Austin Eye has a responsibility to provide quality healthcare services to our patients. In the interest of maintaining a good doctor-patient relationship, we ask that you take responsibility for your financial obligation to our practice. Our policies have been established for our patients and include, but are not limited to, the following:
1. Insurance – Austin Eye will file claims of all applicable visits and procedures. You are responsible for payment of all deductibles, co-insurance and all non-covered services. Please remember that insurance coverage is a contract between the patient and the insurance company. The ultimate responsibility for payment rests with you. WE ARE NOT PROVIDERS FOR ANY SEPARATE VISION PLANS. OUR OFFICE FILES THROUGH MEDICAL INSURANCE ONLY.
2. Referrals and Pre-Authorizations – You are required to 1) know whether or not your insurance requires a referral for medical and/or surgical treatment and 2) obtain that referral before you are scheduled to see our physicians. Our office will assist you in determining whether our doctors are participating or non-participating providers. However, this is not a guarantee of coverage. Our office will not see a patient who does not have a valid referral.
3. No Insurance – Patients who do not have insurance are expected to pay in full on the day that services are rendered. We accept payment with cash, check or credit card (Discover/MasterCard/Visa). We understand that individual situations may make it difficult to meet these financial obligations and we are happy to discuss other payment arrangements as needed. You must make these arrangements before services are rendered.
4. Returned Checks – Your account will be charged $30 for a returned check. You will be asked to provide payment by cash or credit card for the total cost of the returned check and $30 fee.
5. Past Due Accounts – A finance charge of 1.5% per month is assessed on all accounts not paid within 30 days. Patients who have not made an effort to make payment arrangements or have not met their financial obligation will be turned-over to a collection agency. Once an account has been sent to collections, the patient must contact the collection agency for all correspondence regarding the balance. Austin Eye is authorized to automatically collect payment via credit card for any past due balance when credit card information is on file.
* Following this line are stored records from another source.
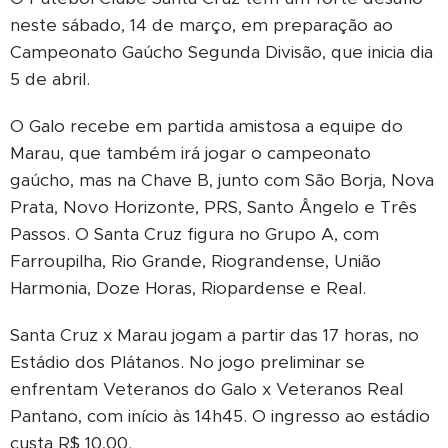
neste sábado, 14 de março, em preparação ao
Campeonato Gaúcho Segunda Divisão, que inicia dia
5 de abril.
O Galo recebe em partida amistosa a equipe do
Marau, que também irá jogar o campeonato
gaúcho, mas na Chave B, junto com São Borja, Nova
Prata, Novo Horizonte, PRS, Santo Ângelo e Três
Passos. O Santa Cruz figura no Grupo A, com
Farroupilha, Rio Grande, Riograndense, União
Harmonia, Doze Horas, Riopardense e Real.
Santa Cruz x Marau jogam a partir das 17 horas, no
Estádio dos Plátanos. No jogo preliminar se
enfrentam Veteranos do Galo x Veteranos Real
Pantano, com início às 14h45. O ingresso ao estádio
custa R$ 10,00.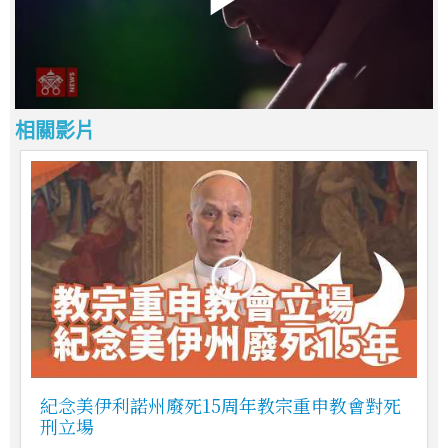
相關影片
紀念美伊利諾州廢死15周年教宗重申教會對死
刑立場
6. Refunds – Any refund due to the patient will be given only after all insurance claims are processed. Refunds above $10.00 will be issued to the patient via mailed check; anything under $10.00 will be kept on the account for future use, or can be given to the patient upon patient request.
7. Non-Covered Services – Austin Eye will make an effort to inform you if we believe a service may not be covered by your insurance company. In our professional judgment, these services are needed to render high quality medical care even though they may not be covered by insurance. You will be expected to pay for such services if your insurance company denies payment. Austin Eye is not a provider for separate vision plans. We file strictly through medical insurance. Most medical insurance plans do NOT cover routine eye exams, and most patients do not qualify for routine visits because a medical diagnosis is found. If there is not a medical diagnosis, then the exam will be coded as routine and you will be responsible for any charges not covered by your medical insurance.
8. Appointment Cancellations and No-Shows- As a courtesy to our patients on the waitlist, if you need to cancel or reschedule your appointment, please give our office at least a 24-hour notice of your scheduled appointment time. Failure to give proper notice of cancellation or failure to show for your appointment will result in a $75 charge to your account that must be paid in full before rescheduling your appointment.
9. Direct Assignment of Benefits and Insurance Information – The patient is responsible for providing Austin Eye with current and valid medical insurance. I authorize the release of medical or other information necessary to process my claim. I authorize Austin Eye to initiate a complaint to the Insurance Commissioner for any reason on my behalf.
10. Notice of Privacy Practices: I have been given the opportunity to review the Notice of Privacy Practices (HIPAA).
I have read the above payment policy. I understand my responsibilities for payment of services rendered and will fulfill my financial obligations for services rendered at Austin Eye.